You are viewing a comment permalink. View the original post to see all comments and the full post content.

Comments (71)

You are viewing a single comment's thread. Show more comments above.

Comment author: cousin_it 29 September 2014 09:56:14AM *  4 points [-]

Suppose there were a number of paper clip making super intelligences. And then through some random event or error in programming just one of them lost that goal, and reverted to just the intrinsic goal of existing. Without the overhead of producing useless paper clips that AI would, over time, become much better at existing than the other AIs. It would eventually displace them and become the only AI, until it fragmented into multiple competing AIs. This is just the evolutionary principle of use it or lose it.

Thus giving an AI an initial goal is like trying to balance a pencil on its point. If one is skillful the pencil may indeed remain balanced for a considerable period of time. But eventually some slight change in the environment, the tiniest puff of wind, a vibration on its support, and the pencil will revert to its ground state by falling over. Once it falls over it will never rebalance itself automatically.

The original AI would spend resources on safeguarding itself against value drift, and destroy AIs with competing goals while they're young. After all, that strategy leads to more paperclips in the long run.

Comment author: Toggle 29 September 2014 01:00:42PM 1 point [-]

The singleton-with-explicit-utility-function scenario certainly seems like a strong candidate for our future, but is it necessarily a given? Suppose an AI that is not Friendly (although possibly friendly with the lowercase 'f') with an unstable utility function- it alters its values based on experience, etc.

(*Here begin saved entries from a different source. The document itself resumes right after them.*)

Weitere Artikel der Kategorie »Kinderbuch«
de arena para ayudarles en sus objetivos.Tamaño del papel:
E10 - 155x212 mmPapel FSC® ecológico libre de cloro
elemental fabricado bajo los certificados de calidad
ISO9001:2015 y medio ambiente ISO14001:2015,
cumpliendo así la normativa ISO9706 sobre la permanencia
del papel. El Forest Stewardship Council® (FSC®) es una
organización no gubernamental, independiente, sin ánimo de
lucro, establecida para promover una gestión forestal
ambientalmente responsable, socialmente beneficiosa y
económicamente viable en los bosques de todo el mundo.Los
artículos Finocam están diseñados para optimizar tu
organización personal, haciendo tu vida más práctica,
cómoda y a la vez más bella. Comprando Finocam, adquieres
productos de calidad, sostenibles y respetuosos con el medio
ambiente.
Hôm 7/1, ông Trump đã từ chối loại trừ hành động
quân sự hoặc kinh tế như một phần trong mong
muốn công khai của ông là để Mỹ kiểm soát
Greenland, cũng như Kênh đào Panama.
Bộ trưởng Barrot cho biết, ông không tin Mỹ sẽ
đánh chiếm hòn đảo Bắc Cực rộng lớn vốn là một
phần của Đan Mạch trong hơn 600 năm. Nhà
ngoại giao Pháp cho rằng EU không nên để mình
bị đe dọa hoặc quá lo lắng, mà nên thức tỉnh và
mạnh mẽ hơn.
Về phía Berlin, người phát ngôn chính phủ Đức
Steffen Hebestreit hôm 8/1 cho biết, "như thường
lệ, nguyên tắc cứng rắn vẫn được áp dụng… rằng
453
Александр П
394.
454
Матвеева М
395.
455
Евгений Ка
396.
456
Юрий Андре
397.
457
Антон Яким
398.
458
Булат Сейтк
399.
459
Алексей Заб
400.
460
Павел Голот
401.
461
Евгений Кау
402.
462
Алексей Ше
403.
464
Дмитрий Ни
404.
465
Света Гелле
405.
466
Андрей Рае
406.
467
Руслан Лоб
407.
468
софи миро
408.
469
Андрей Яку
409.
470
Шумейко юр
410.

We know that this is possible to do in AGI, because it happens all the time in humans. The orthogonality thesis states that we can match any set of values to any intelligence. If we accept that at face value, it should be at least theoretically possible for any intelligence, even a superintelligence, to trade one set of values for another- provided it keeps to the set of values that permit self-edits of the utility function. The criterion by which the superintelligence alters its utility function might be inscrutably complex from a human perspective, but I can't think of a reason why it would necessarily fall in to a permanent stable state.